Using .map(String::toLowerCase).anyMatch(path::contains) can save CPU cycles and memory, if you have a substantially larger number of elements. Still, this converts each String to its lowercase representation, until a match is found. Obviously, there is a point in using

private static final List<String> EXCLUDE_PATHS =
    Stream.of("my/path/one", "my/path/two").map(String::toLowerCase)
          .collect(Collectors.toList());

private boolean isExcluded(String path) {
    return EXCLUDE_PATHS.stream().anyMatch(path::contains);
}

instead. So you don’t have to repeat the conversion to lowcase in every invocation of isExcluded. If the number of elements in EXCLUDE_PATHS or the lengths of the strings becomes really large, you may consider using

private static final List<Predicate<String>> EXCLUDE_PATHS =
    Stream.of("my/path/one", "my/path/two").map(String::toLowerCase)
          .map(s -> Pattern.compile(s, Pattern.LITERAL).asPredicate())
          .collect(Collectors.toList());

private boolean isExcluded(String path){
    return EXCLUDE_PATHS.stream().anyMatch(p -> p.test(path));
}

Compiling a string as regex pattern with the LITERAL flag, makes it behave just like ordinary string operations, but allows the engine to spent some time in preparation, e.g. using the Boyer Moore algorithm, to be more efficient when it comes to the actual comparison.

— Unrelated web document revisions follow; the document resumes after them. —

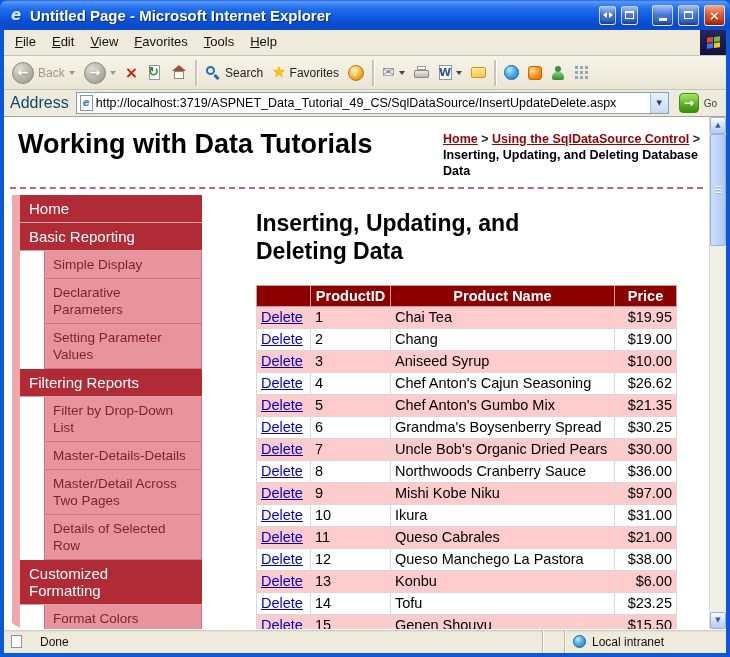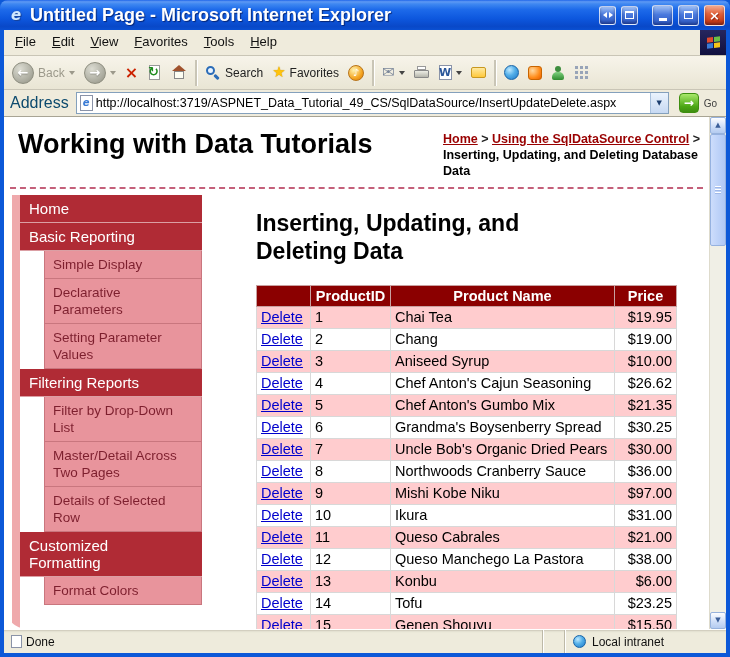"Untitled Page - Microsoft Internet" .title-text { font-size: 18px -> 15px }
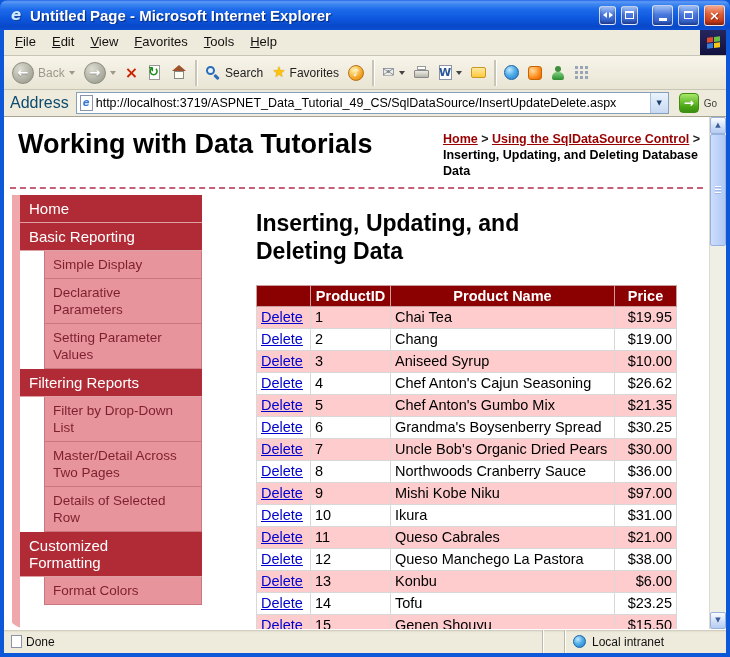"Master-Details-Details" a.nav-item { html: none -> <a>Master-Details-Details</a> }
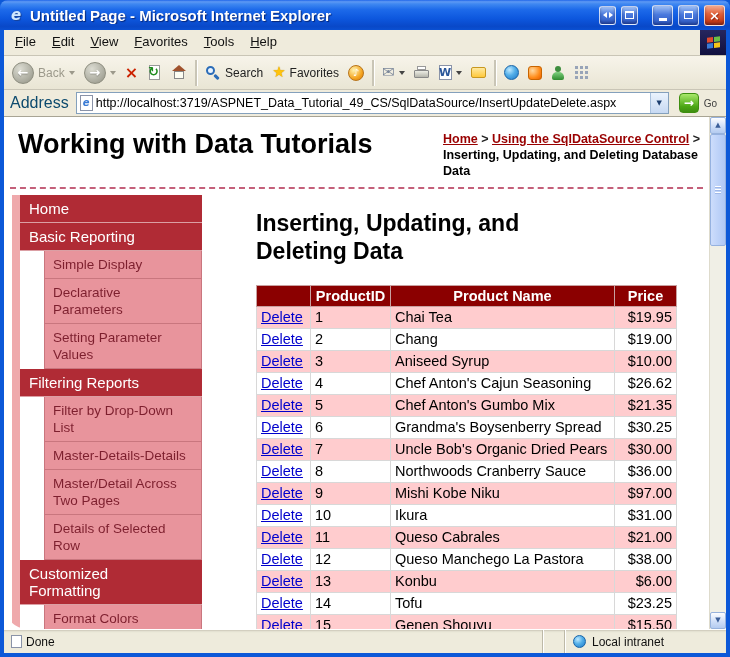"Done" .status-left { gap: 4px -> 18px }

Of course, this only pays off if there are enough subsequent tests to compensate the time spent in preparation. Determining whether this will be the case, is one of the actual performance considerations, besides the first question whether this operation will ever be performance critical at all. Not the question whether to use Streams or for loops.

By the way, the code examples above keep the logic of your original code, which looks questionable to me. Your isExcluded method returns true, if the specified path contains any of the elements in list, so it returns true for /some/prefix/to/my/path/one, as well as my/path/one/and/some/suffix or even /some/prefix/to/my/path/one/and/some/suffix.

Even dummy/path/onerous is considered fulfilling the criteria as it contains the string my/path/one

21
votes

Yeah. You are right. Your stream approach will have some overhead. But you may use such a construction:

private boolean isExcluded(String path) {
    return  EXCLUDE_PATHS.stream().map(String::toLowerCase).anyMatch(path::contains);
}

The main reason to use streams is that they make your code simpler and easy to read.

9
votes

The goal of streams in Java is to simplify the complexity of writing parallel code. It's inspired by functional programming. The serial stream is just to make the code cleaner.

If we want performance we should use parallelStream, which was designed to. The serial one, in general, is slower.

There is a good article to read about ForLoop, Stream and ParallelStream Performance.

In your code we can use termination methods to stop the search on the first match. (anyMatch...)

1
votes

As others have mentioned many good points, but I just want to mention lazy evaluation in stream evaluation. When we do map() to create a stream of lower case paths, we are not creating the whole stream immediately, instead the stream is lazily constructed, which is why the performance should be equivalent to the traditional for loop. It is not doing a full scanning, map() and anyMatch() are executed at the same time. Once anyMatch() returns true, it will be short-circuited.